(Stored data entries)

##############################

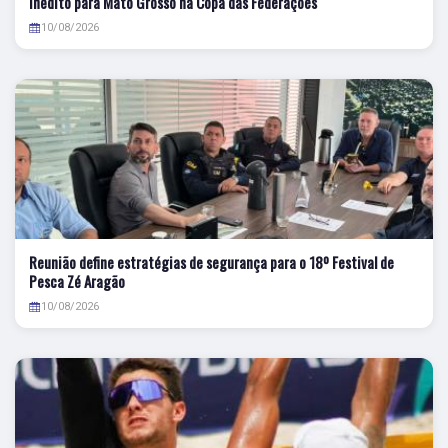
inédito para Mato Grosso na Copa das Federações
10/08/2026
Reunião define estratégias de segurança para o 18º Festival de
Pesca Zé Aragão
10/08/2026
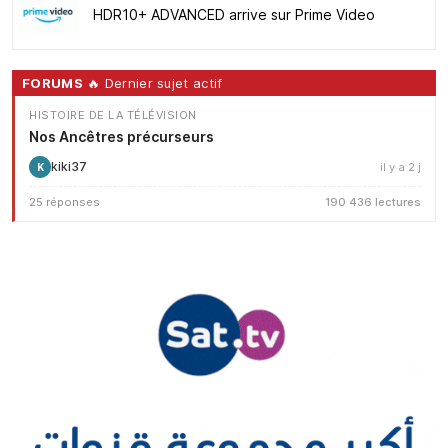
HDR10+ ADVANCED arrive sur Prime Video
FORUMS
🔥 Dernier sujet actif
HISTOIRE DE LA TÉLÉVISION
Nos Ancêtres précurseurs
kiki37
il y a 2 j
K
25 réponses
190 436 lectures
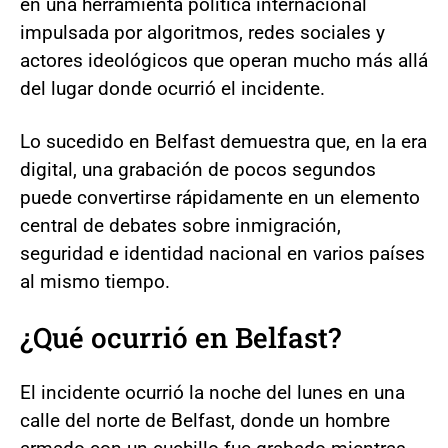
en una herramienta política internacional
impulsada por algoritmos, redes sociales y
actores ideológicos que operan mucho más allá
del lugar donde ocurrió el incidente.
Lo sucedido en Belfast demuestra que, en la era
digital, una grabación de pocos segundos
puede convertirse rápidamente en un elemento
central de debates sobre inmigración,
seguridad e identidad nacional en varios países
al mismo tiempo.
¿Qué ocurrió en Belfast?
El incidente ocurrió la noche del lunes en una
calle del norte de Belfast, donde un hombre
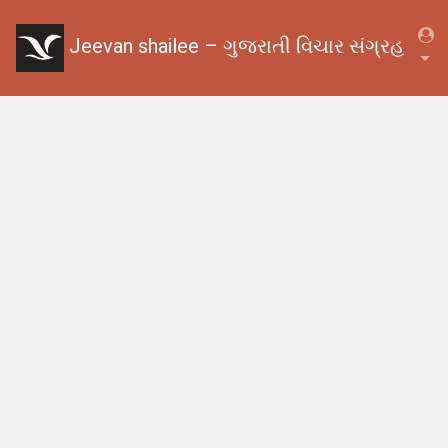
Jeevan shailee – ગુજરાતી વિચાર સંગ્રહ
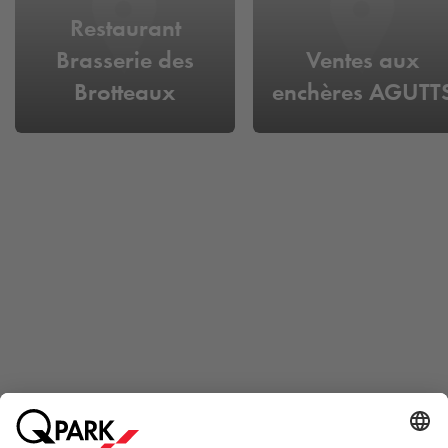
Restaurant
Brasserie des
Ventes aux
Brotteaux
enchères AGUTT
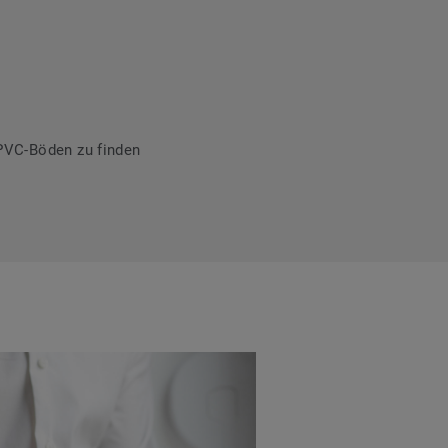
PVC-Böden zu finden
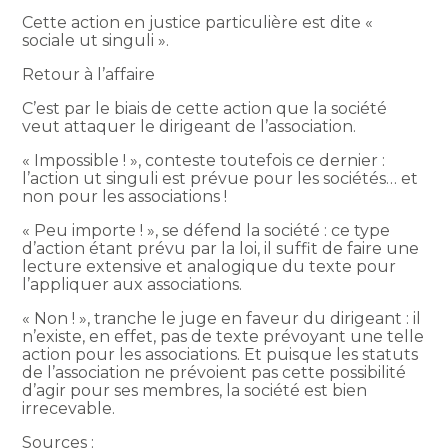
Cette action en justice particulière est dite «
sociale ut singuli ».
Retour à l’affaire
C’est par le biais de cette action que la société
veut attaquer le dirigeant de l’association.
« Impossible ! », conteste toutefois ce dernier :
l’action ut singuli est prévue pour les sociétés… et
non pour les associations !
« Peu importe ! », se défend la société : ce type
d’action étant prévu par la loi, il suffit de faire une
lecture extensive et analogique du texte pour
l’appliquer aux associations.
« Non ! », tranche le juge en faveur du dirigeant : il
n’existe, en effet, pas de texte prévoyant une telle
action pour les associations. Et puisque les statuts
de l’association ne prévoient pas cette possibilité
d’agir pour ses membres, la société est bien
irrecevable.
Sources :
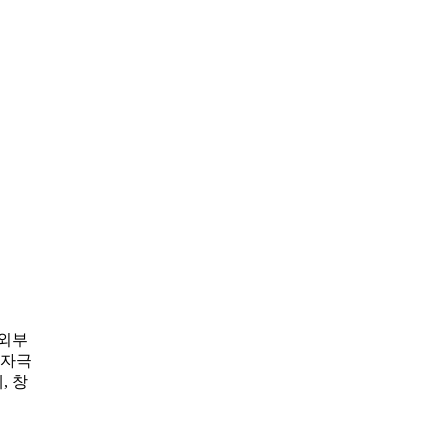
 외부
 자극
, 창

##############################

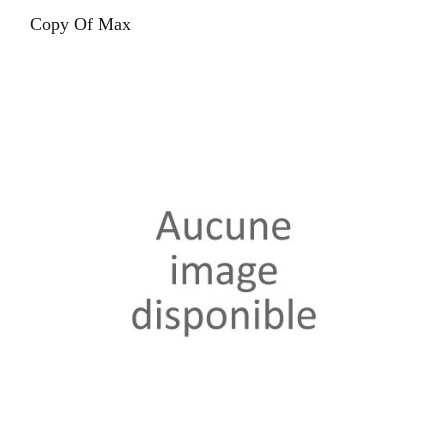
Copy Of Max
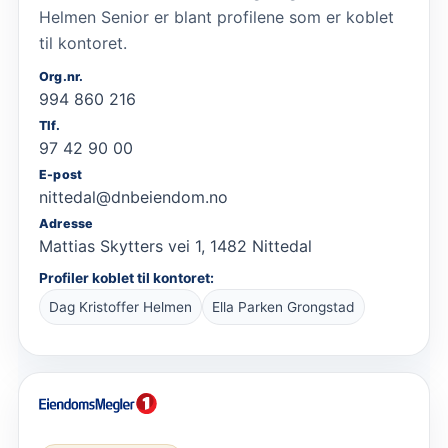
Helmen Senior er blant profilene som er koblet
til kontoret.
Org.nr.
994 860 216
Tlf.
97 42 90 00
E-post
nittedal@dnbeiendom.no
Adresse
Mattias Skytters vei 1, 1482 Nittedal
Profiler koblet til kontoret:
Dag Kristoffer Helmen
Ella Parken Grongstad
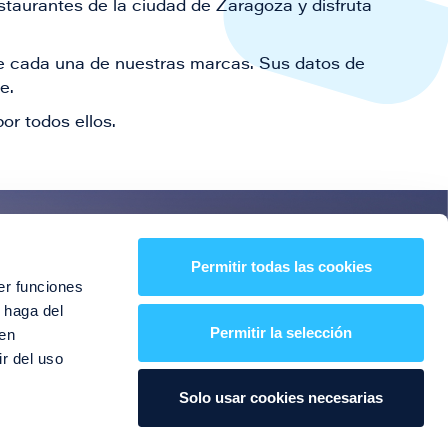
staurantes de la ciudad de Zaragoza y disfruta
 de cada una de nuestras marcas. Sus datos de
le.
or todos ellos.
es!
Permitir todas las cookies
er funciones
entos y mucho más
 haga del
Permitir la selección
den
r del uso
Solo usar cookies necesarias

##############################

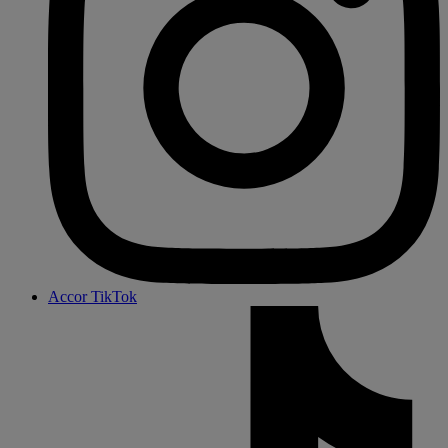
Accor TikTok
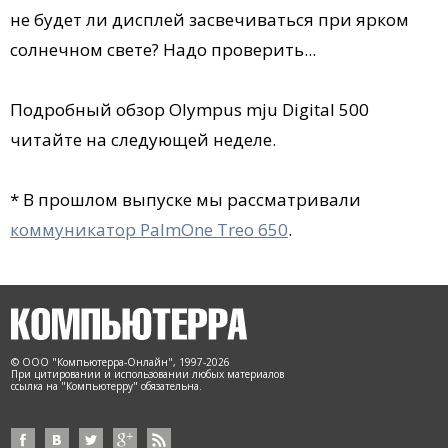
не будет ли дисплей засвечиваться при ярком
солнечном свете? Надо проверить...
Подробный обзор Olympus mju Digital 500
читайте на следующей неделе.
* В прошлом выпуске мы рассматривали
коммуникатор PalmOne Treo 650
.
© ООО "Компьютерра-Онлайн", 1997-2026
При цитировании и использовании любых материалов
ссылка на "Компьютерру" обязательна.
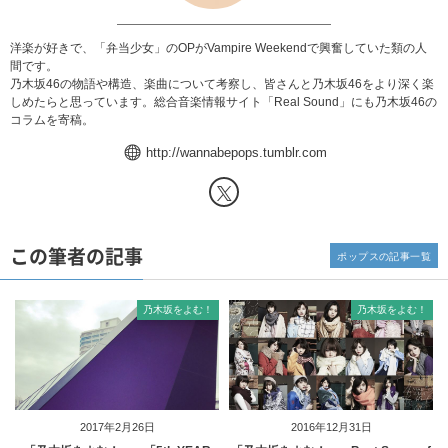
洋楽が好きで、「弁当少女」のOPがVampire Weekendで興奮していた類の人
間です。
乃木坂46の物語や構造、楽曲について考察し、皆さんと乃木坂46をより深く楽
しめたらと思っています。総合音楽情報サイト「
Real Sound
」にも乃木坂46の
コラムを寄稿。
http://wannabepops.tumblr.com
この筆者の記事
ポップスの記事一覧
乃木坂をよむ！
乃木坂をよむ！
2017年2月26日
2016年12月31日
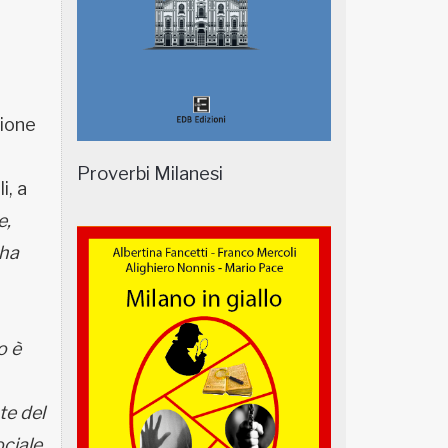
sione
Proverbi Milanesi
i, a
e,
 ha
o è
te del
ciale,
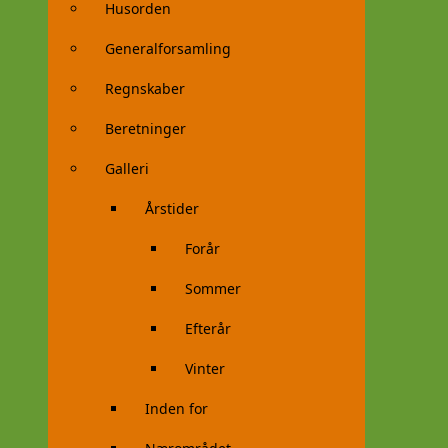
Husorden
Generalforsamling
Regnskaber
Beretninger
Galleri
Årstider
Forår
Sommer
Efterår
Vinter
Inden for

##############################

> _ABOUT THIS EXERCISE_:
The answer is every line in the data where the word "kontoret" appears.

> _SOLUTION FOR THIS EXERCISE_:
til kontoret.
Profiler koblet til kontoret:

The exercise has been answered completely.